Mi spiegò tante cose sul mondo lì dentro. E capii che non era per niente bello restare imprigionati al freddo. Il silenzio ti fa sentire te stesso, ma quando non senti altro inizi a credere che anche la tua voce sia un’illusione, e che la tua vita non abbia alcun senso, se non puoi condividere te stesso con qualcuno. Il bianco è simbolo di candore, ma quando non ci sono altri colori, sembra il nulla. Il bianco è bello perché c’è il nero, e tutti gli altri colori, che lo fanno risaltare. Ogni cosa bella è tale perché c’è il suo opposto, ché se non ci fosse l’opposto sarebbe normale, e quindi non più bella. Per esempio, se non ci fosse l’amaro non ci sarebbe nemmeno il dolce; tutto avrebbe un sapore gradevole, e quindi non avremmo dato un nome ai sapori gradevoli, perché lo sarebbero tutti, e di conseguenza ci sarebbero sembrati meno speciali, solo normali. Iniziai a pensare che forse quel posto non era così bello. E forse non c’è nessun posto bello al mondo.

“Per quanto ancora starai qui con me?”

Che vuoi dire?”

Prima o poi andrai via.”

“Non voglio andarmene. Non voglio rimanere di nuovo sola.”

Ma quello solo sarei io, non tu.”

Mi sentii stringere forte la mano, e poi mi tirò a sé. C’erano le sbarre, ma non le sentivo, e non sentivo più quanto fredde fossero. Sentivo la pelle del suo viso a contatto con quella del mio. Anche se con difficoltà, anche se a fatica, i nostri volti si toccarono. Passò le braccia tra le sbarre, e mi strinse come poté, feci altrettanto. Nemmeno le catene pesavano più, e non limitavano i miei movimenti. Non sentivo più il loro freddo sui polsi e le caviglie.
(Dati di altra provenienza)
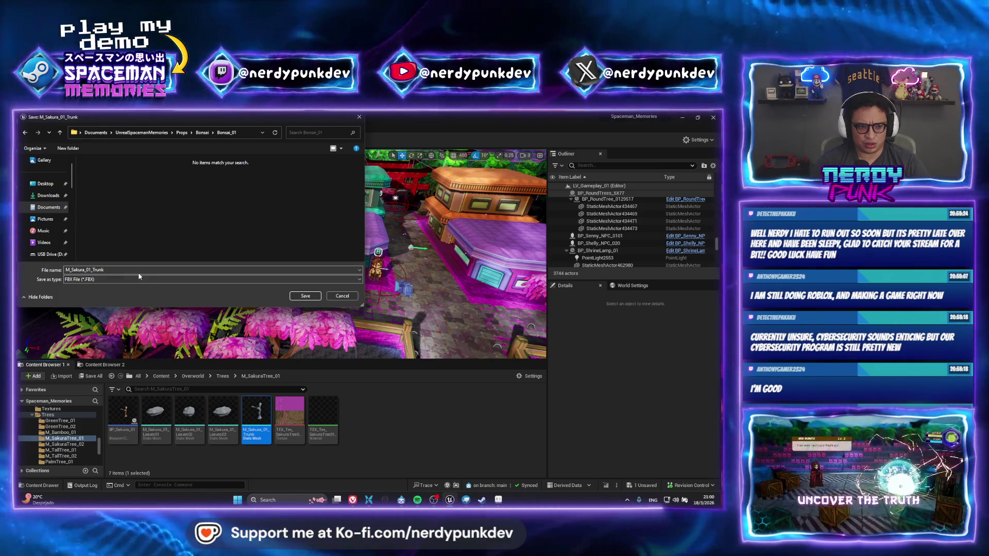
Step: Save the M_Sakura_01_Trunk export as an Object File (*.OBJ) into Bonsai_01
{"action": "left_click", "coordinate": [269, 280]}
Ricambiò il mio abbraccio con impeto e dolcezza. Non sentivo quel dannato ferro freddo raggiungermi prima della sua pelle, ormai calda. La sentivo così, calda e morbida, e non sentivo altro, nemmeno quelle dannate sbarre. Ma volevo solo dimostrare a chiunque lo avesse rinchiuso lì, fossero anche stati Dei, che me ne infischiavo di loro e di cosa fossero capaci. Solo che potevo fare ciò che desideravo, anche contro il loro illogico volere. Le loro dannate sbarre e catene non mi limitavano più, non ci limitavano più.

Scomparivano. Ecco perché non le sentivo più, perché stavano svanendo… i miei polsi, le caviglie e il collo erano finalmente liberi da quel ferro…
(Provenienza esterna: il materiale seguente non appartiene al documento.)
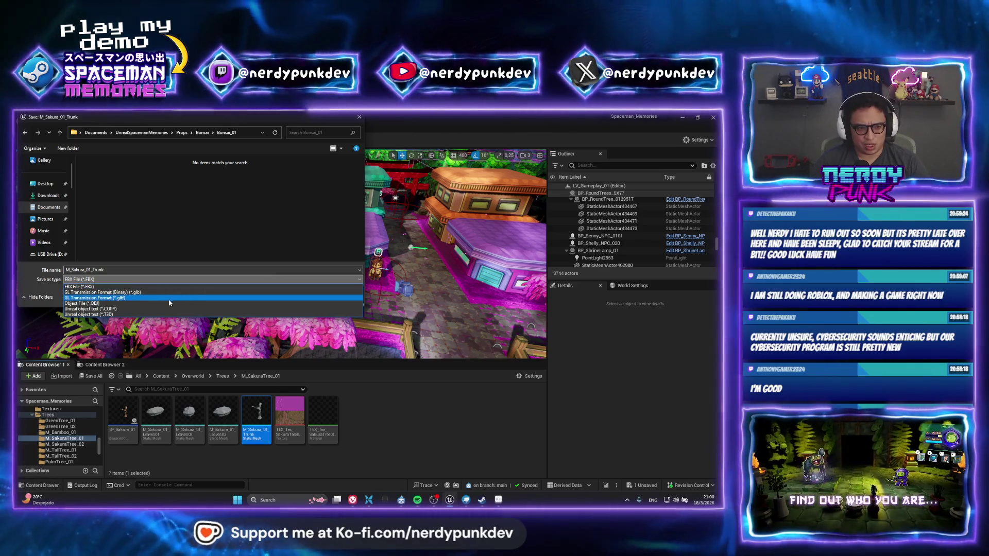
{"action": "left_click", "coordinate": [169, 303]}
Scomparivano. Ecco perché non le sentivo più, perché stavano svanendo… le sbarre si scioglievano come ghiaccio al calore, al calore dei nostri corpi…

Non ero più solo, non ero più prigioniero. Quel bianco continuava a circondarci, ma non mi faceva più paura, e non era più freddo, era solo un colore che risaltava sugli altri, su quelli dei nostri corpi, dei nostri vestiti. Eravamo stretti, io e lei, e sentivo su di me la coperta che mi aveva dato… si muoveva… si muove, come…
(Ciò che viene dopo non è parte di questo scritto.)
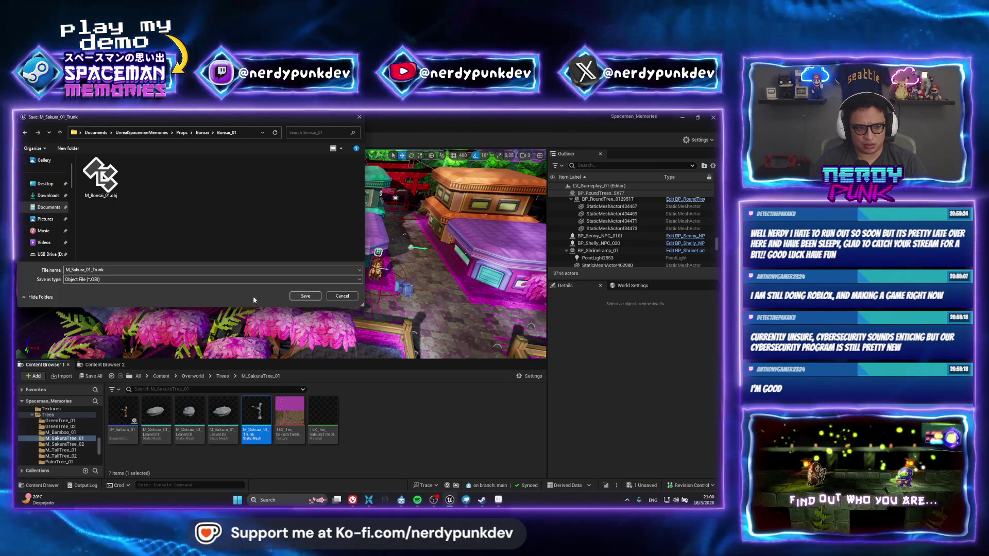
{"action": "left_click", "coordinate": [303, 296]}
Sta aprendo gli occhioni dorati con l’espressione tenera sul viso che ha sempre appena sveglio. Mi guarda assorto, come se non capisse dov’è, come se non fosse ancora uscito dal sogno… quel sogno… sogno, che… ma… lo ricordo sempre peggio, però…

Già, ma noi stiamo viaggiando… Sanzo, è lui che mi ha liberato dalla prigionia, e Hakkai, e Gojyo… poi lei, dopo, ma allora… allora? Allora che? Dev’essere qualcosa che stavo sognando… mi sembrava di ricordarmelo, ma ora non lo ricordo più. Ma non ha molta importanza, in fondo. C’è tanto calore, in questo momento, in questo letto, forse perché i nostri corpi sono vicini e stretti, forse perché adesso ho un nome da chiamare, per richiamarla e me, sotto questa coperta bianca… morbida… come…

“La neve! Guarda Goku! Sta nevicando.”